**DATA IN THIS EXERCISE**
- - - - -

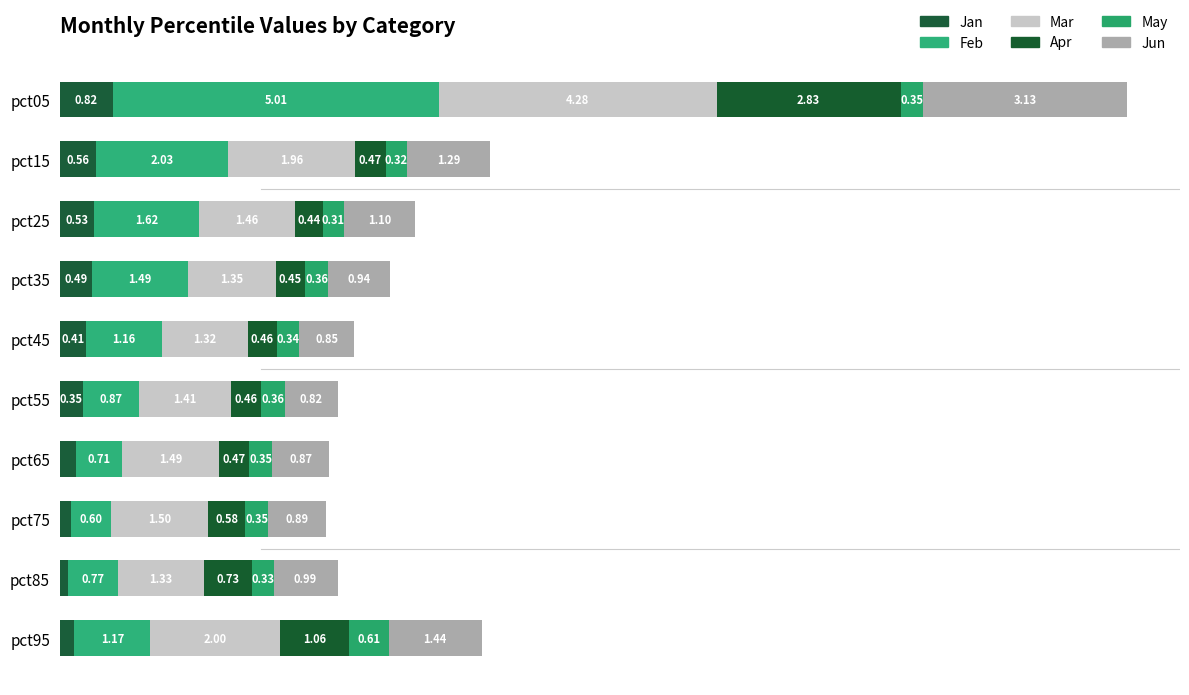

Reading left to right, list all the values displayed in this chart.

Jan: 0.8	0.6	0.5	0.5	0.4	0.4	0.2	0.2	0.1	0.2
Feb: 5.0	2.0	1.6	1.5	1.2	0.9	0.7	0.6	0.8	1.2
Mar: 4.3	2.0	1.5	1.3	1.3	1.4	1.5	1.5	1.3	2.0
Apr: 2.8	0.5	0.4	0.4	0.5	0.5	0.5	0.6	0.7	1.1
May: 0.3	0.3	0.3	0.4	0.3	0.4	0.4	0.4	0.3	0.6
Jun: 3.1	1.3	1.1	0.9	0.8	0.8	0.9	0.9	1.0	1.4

- - - - -

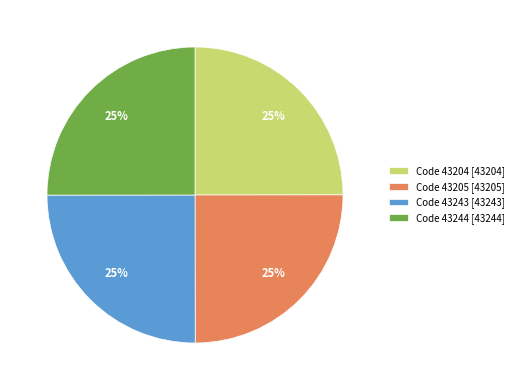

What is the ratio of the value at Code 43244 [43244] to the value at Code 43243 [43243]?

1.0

- - - - -

**TRY IT**
Collect each line of the items above that includes the word "list".

**TASK OUTPUT**
Reading left to right, list all the values displayed in this chart.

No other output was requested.